:: EXERCISE AIM ::
Using the material below, copy every line where "interfaces" appears.

:: AVAILABLE DATA ::

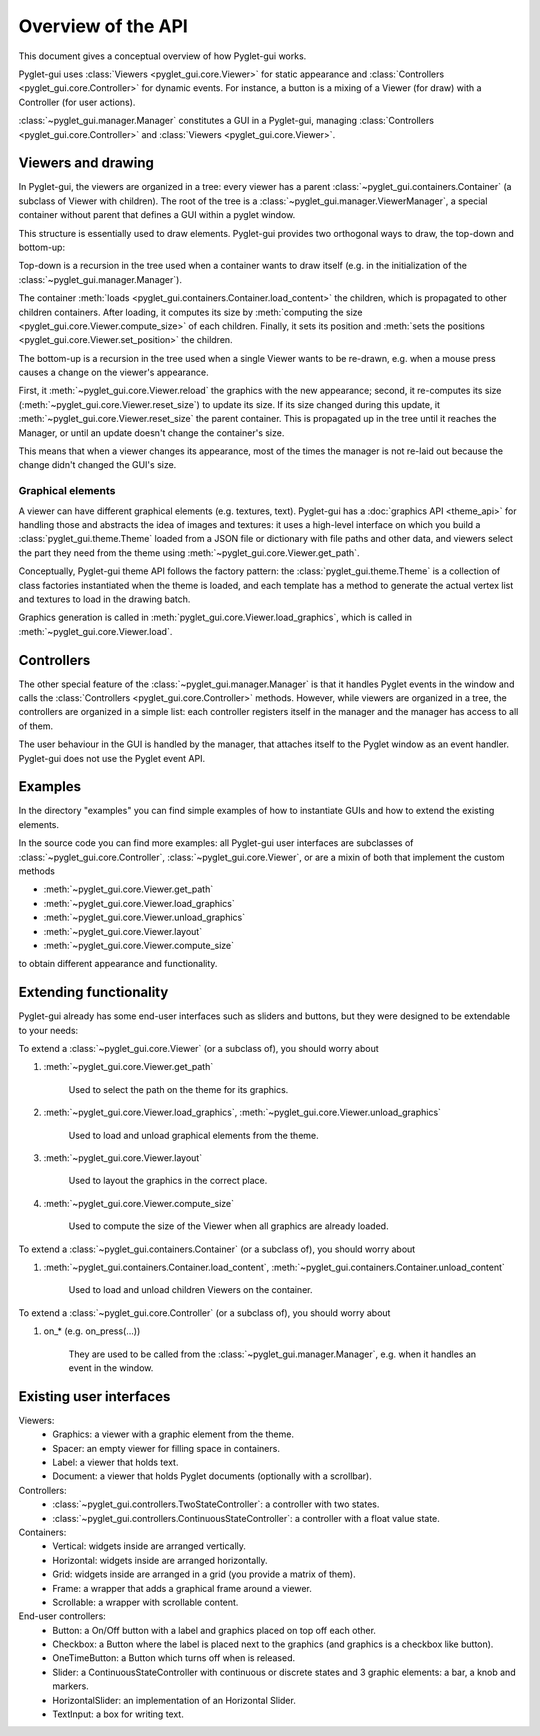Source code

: Overview of the API
===================

This document gives a conceptual overview of how Pyglet-gui works.

Pyglet-gui uses :class:`Viewers <pyglet_gui.core.Viewer>` for static appearance
and :class:`Controllers <pyglet_gui.core.Controller>` for dynamic events.
For instance, a button is a mixing of a Viewer (for draw) with a Controller (for user actions).

.. image:: management.png
    :scale: 100%

:class:`~pyglet_gui.manager.Manager` constitutes a GUI in a Pyglet-gui,
managing :class:`Controllers <pyglet_gui.core.Controller>` and :class:`Viewers <pyglet_gui.core.Viewer>`.

Viewers and drawing
^^^^^^^^^^^^^^^^^^^^^

In Pyglet-gui, the viewers are organized in a tree: every viewer has a
parent :class:`~pyglet_gui.containers.Container` (a subclass of Viewer with children).
The root of the tree is a :class:`~pyglet_gui.manager.ViewerManager`, a special
container without parent that defines a GUI within a pyglet window.

.. image:: tree.png
    :scale: 100%

This structure is essentially used to draw elements. Pyglet-gui provides two orthogonal ways
to draw, the top-down and bottom-up:

Top-down is a recursion in the tree used when a container wants
to draw itself (e.g. in the initialization of the :class:`~pyglet_gui.manager.Manager`).

The container :meth:`loads <pyglet_gui.containers.Container.load_content>` the children,
which is propagated to other children containers.
After loading, it computes its size by
:meth:`computing the size <pyglet_gui.core.Viewer.compute_size>` of each children.
Finally, it sets its position and :meth:`sets the positions <pyglet_gui.core.Viewer.set_position>` the children.

The bottom-up is a recursion in the tree used when a single Viewer wants to be re-drawn, e.g.
when a mouse press causes a change on the viewer's appearance.

First, it :meth:`~pyglet_gui.core.Viewer.reload` the
graphics with the new appearance;
second, it re-computes its size (:meth:`~pyglet_gui.core.Viewer.reset_size`) to update its size.
If its size changed during this update, it :meth:`~pyglet_gui.core.Viewer.reset_size` the parent container.
This is propagated up in the tree until it reaches the Manager, or until an update doesn't change the container's size.

This means that when a viewer changes its appearance, most of the times the manager is
not re-laid out because the change didn't changed the GUI's size.


Graphical elements
-------------------

A viewer can have different graphical elements (e.g. textures, text).
Pyglet-gui has a :doc:`graphics API <theme_api>` for handling those and
abstracts the idea of images and textures: it uses a high-level interface
on which you build a :class:`pyglet_gui.theme.Theme` loaded from a JSON file or dictionary with file paths and
other data, and viewers select the part they need from the theme using :meth:`~pyglet_gui.core.Viewer.get_path`.

Conceptually, Pyglet-gui theme API follows the factory pattern: the :class:`pyglet_gui.theme.Theme` is a collection
of class factories instantiated when the theme is loaded,
and each template has a method to generate the actual vertex list and textures to load in the drawing batch.

Graphics generation is called in :meth:`pyglet_gui.core.Viewer.load_graphics`, which is called in
:meth:`~pyglet_gui.core.Viewer.load`.

Controllers
^^^^^^^^^^^^^^

The other special feature of the :class:`~pyglet_gui.manager.Manager` is that it handles Pyglet events in the window
and calls the :class:`Controllers <pyglet_gui.core.Controller>` methods.
However, while viewers are organized in a tree, the controllers are organized in a simple list:
each controller registers itself in the manager and the manager has access to all of them.

.. image:: controllers.png
    :scale: 100%

The user behaviour in the GUI is handled by the manager,
that attaches itself to the Pyglet window as an event handler. Pyglet-gui does not use the Pyglet event API.

Examples
^^^^^^^^^^^^

In the directory "examples" you can find simple examples of how to instantiate GUIs and how to extend the existing
elements.

In the source code you can find more examples: all Pyglet-gui
user interfaces are subclasses of :class:`~pyglet_gui.core.Controller`, :class:`~pyglet_gui.core.Viewer`, or
are a mixin of both that implement the custom methods

* :meth:`~pyglet_gui.core.Viewer.get_path`
* :meth:`~pyglet_gui.core.Viewer.load_graphics`
* :meth:`~pyglet_gui.core.Viewer.unload_graphics`
* :meth:`~pyglet_gui.core.Viewer.layout`
* :meth:`~pyglet_gui.core.Viewer.compute_size`

to obtain different appearance and functionality.

Extending functionality
^^^^^^^^^^^^^^^^^^^^^^^^

Pyglet-gui already has some end-user interfaces such as sliders and buttons, but they were designed to be extendable
to your needs:

To extend a :class:`~pyglet_gui.core.Viewer` (or a subclass of), you should worry about

1. :meth:`~pyglet_gui.core.Viewer.get_path`

    Used to select the path on the theme for its graphics.

2. :meth:`~pyglet_gui.core.Viewer.load_graphics`, :meth:`~pyglet_gui.core.Viewer.unload_graphics`

    Used to load and unload graphical elements from the theme.

3. :meth:`~pyglet_gui.core.Viewer.layout`

    Used to layout the graphics in the correct place.

4. :meth:`~pyglet_gui.core.Viewer.compute_size`

    Used to compute the size of the Viewer when all graphics are already loaded.

To extend a :class:`~pyglet_gui.containers.Container` (or a subclass of), you should worry about

1. :meth:`~pyglet_gui.containers.Container.load_content`, :meth:`~pyglet_gui.containers.Container.unload_content`

    Used to load and unload children Viewers on the container.

To extend a :class:`~pyglet_gui.core.Controller` (or a subclass of), you should worry about

1. on_* (e.g. on_press(...))

    They are used to be called from the :class:`~pyglet_gui.manager.Manager`, e.g. when it handles an event in the window.


Existing user interfaces
^^^^^^^^^^^^^^^^^^^^^^^^

Viewers:
    * Graphics: a viewer with a graphic element from the theme.
    * Spacer: an empty viewer for filling space in containers.
    * Label: a viewer that holds text.
    * Document: a viewer that holds Pyglet documents (optionally with a scrollbar).

Controllers:
    * :class:`~pyglet_gui.controllers.TwoStateController`: a controller with two states.
    * :class:`~pyglet_gui.controllers.ContinuousStateController`: a controller with a float value state.

Containers:
    * Vertical: widgets inside are arranged vertically.
    * Horizontal: widgets inside are arranged horizontally.
    * Grid: widgets inside are arranged in a grid (you provide a matrix of them).
    * Frame: a wrapper that adds a graphical frame around a viewer.
    * Scrollable: a wrapper with scrollable content.

End-user controllers:
    * Button: a On/Off button with a label and graphics placed on top off each other.
    * Checkbox: a Button where the label is placed next to the graphics (and graphics is a checkbox like button).
    * OneTimeButton: a Button which turns off when is released.
    * Slider: a ContinuousStateController with continuous or discrete states and 3 graphic elements: a bar, a knob and markers.
    * HorizontalSlider: an implementation of an Horizontal Slider.
    * TextInput: a box for writing text.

:: THE COMPLETED TASK ::
user interfaces are subclasses of :class:`~pyglet_gui.core.Controller`, :class:`~pyglet_gui.core.Viewer`, or
Pyglet-gui already has some end-user interfaces such as sliders and buttons, but they were designed to be extendable
Existing user interfaces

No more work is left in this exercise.